A prototype, proANUBIS, was installed in the ATLAS cavern in 2024 and has already recorded data corresponding to 104 fb⁻¹ of Run 3 proton‑proton collisions. The prototype operated in a trigger‑less, continuous‑readout mode, allowing the collection of all hits in the volume. Background studies identified cosmic rays, radiation‑induced electrons and muons, and neutral particles leaking from ATLAS as the dominant sources. By applying time‑space correlation cuts and multi‑hit clustering vetoes, the background rate was reduced to about 0.02 Hz.

The authors performed detailed Monte‑Carlo simulations to evaluate ANUBIS’s sensitivity to two benchmark LLP scenarios: (1) a Higgs‑portal scalar S produced via h → SS decays, and (2) heavy neutral leptons (HNLs) produced in W/Z/h → ℓ N processes (ℓ = e, μ, τ). LLP decay lengths (cτ) were scanned from 1 m to 1 km, and the laboratory decay probability was calculated using the boost factor βγ. Signal efficiency was factorised into geometric acceptance, detector reconstruction efficiency, and the probability of decay inside the fiducial volume.

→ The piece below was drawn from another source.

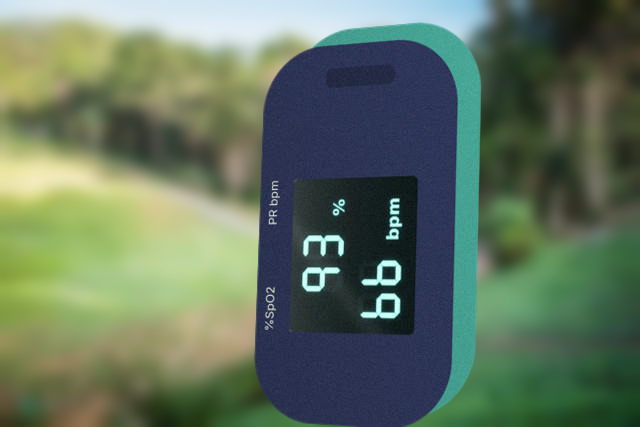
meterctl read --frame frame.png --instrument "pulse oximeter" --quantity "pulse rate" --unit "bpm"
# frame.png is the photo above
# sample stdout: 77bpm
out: 66bpm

For the Higgs‑portal model, ANUBIS can probe scalar‑mixing angles ε down to 10⁻⁴–10⁻⁵ and branching ratios BR(h → SS) as low as 10⁻⁴, covering a region of parameter space not accessible to existing LHC experiments, especially for decay lengths around 10–100 m. In the HNL case, the experiment reaches mixing‑matrix elements |U_ℓ|² of 10⁻⁸–10⁻⁶ for masses between 1 GeV and 10 GeV, again extending the reach of LHCb, ATLAS muon‑spectrometer searches, and CODEX‑b. Scaling the integrated luminosity to 300 fb⁻¹ improves the sensitivity roughly by a factor of √(300/104) ≈ 1.7, and a future dataset of 1 ab⁻¹ (expected by Run 4) would further tighten limits.

The analysis framework integrates the ANUBIS data with the ATLAS Athena software, using a dedicated reconstruction algorithm that aligns hits with the primary collision timestamp. Event selection requires at least three hit layers, a timing consistency better than 0.5 ns, and a minimum distance of 5 m from the interaction point to suppress prompt backgrounds. Statistical interpretation follows the CLs method, incorporating systematic uncertainties on efficiency, background rates, and modeling.

Looking ahead, the collaboration plans to expand the tracking volume from four to six layers, introduce low‑voltage micro‑pattern detectors and fast‑fiber timing to achieve ≤100 ps resolution, and continue data taking through Run 4. These upgrades aim to make ANUBIS the most sensitive LLP detector at the LHC, providing complementary coverage to existing experiments and opening new discovery opportunities for hidden sectors.